Vers 16 ans, j’ai commencé à écrire de petits textes, de la poésie. Pas de personnages, pas d’intrigue. Le travail des mots et la musique.
Écrire de la poésie, c’était comme écouter une musique faite de sensations, d’émotions, de pensées, et essayer de la retranscrire en mots.

J’ai passé des centaines d’heures de mon adolescence, immobile sous un arbre (très bénéfique les arbres) ou sur le toit de la maison (très vertigineux les toits), ou dans le hamac sur la véranda, à écouter dedans et à regarder dehors.
Le vent, le soleil, un oiseau qui vole, une branche qui craque, le galop d’un chien, les eucalyptus qui se balancent au-dessus du lac, le jardinier qui fauche d’un bras rythmé.

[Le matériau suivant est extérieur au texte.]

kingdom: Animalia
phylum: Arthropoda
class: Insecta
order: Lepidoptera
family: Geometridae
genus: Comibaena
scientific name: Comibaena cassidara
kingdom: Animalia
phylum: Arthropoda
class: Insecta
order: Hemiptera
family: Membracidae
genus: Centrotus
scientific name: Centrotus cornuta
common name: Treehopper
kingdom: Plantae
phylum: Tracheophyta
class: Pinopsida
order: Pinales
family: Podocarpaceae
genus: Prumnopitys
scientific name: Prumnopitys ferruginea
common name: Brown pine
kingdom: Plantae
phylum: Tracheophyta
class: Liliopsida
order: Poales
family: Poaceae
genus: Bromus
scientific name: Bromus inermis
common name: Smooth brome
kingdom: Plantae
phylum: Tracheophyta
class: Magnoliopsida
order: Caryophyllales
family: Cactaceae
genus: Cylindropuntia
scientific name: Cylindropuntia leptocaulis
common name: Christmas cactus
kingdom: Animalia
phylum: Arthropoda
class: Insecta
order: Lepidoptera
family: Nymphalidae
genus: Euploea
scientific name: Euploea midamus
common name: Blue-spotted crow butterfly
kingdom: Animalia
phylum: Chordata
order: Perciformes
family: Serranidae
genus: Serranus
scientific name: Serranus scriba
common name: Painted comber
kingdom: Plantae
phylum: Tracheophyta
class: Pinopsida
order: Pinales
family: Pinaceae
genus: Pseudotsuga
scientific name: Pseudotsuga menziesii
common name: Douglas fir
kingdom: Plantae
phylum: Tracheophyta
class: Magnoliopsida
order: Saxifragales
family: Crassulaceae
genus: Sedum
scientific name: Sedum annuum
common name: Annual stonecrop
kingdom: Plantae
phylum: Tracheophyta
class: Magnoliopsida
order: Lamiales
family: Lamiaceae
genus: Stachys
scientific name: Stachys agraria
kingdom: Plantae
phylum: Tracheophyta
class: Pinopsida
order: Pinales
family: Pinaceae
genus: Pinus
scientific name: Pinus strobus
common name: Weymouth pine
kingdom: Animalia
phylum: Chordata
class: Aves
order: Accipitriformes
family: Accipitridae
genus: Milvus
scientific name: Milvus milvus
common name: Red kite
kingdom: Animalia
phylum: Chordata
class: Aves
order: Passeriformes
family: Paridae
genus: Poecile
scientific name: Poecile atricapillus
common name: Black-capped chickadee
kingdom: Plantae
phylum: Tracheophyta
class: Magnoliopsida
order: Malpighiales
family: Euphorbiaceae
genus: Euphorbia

Sensations.

Sous l’arbre ou sur le toit en suçotant le bic, je cherchais à traduire ces sensations en mots.
Chercher le mot le plus adéquat, voir comment il s’agence avec son voisin, provoquer les rimes, les enchaînements, le rythme, le son, la chute. Travail.
J’ai découvert que le travail des mots gonflait la liberté et m’apportait une joie qui ne tarit pas.

Pour moi, la prose ne fonctionne pas tout à fait comme la poésie.
Tout d’abord, parce qu’il y a les personnages. Les personnages sont vivants, ils ont leur vie, leur histoire, leurs envies, leurs désirs, leurs dégoûts, leurs doutes, leurs ombres. Il faut les écouter, apprendre à les connaître, les laisser grandir.
Puis, il y a l’intrigue. On ne raconte pas une histoire n’importe comment. Il faut construire. Ça, c’est l’architexture.

Ainsi, mon écriture se déploie en deux mouvements à la fois parallèles et concomitants: d’une part, les idées, les images, la création, l’imagination…. D’autre part, la construction, le tricot, la cuisine, la musique, l’architexture…
L’un ne va pas sans l’autre. Les deux composent le flow.
Comme cette balançoire où deux enfants se font face enfant. L’un monte quand l’autre descend.
Tout seul, rien ne bouge.
C’est le poids de l’un qui permet à l’autre de s’envoler.

Il y a des jours, des phases, où le puits est fécond et les idées bouillonnent. On s’envole.
D’autres où l’on pose une brique après l’autre, les bras lourds. On soupire.
Et puis, il y a des moments bénis où l’on fait les deux à la fois : transinspiration !

Je ne sais jamais, en m’asseyant à mon ordinateur le matin, si je vais être inspirée ou transpirer. Ou les deux.
Cela fait partie du jeu.
C’est mon travail, ma passion, mon plaisir, ma joie et ma liberté.

Et enfin, vient le troisième mouvement : offrir le récit aux lecteurs.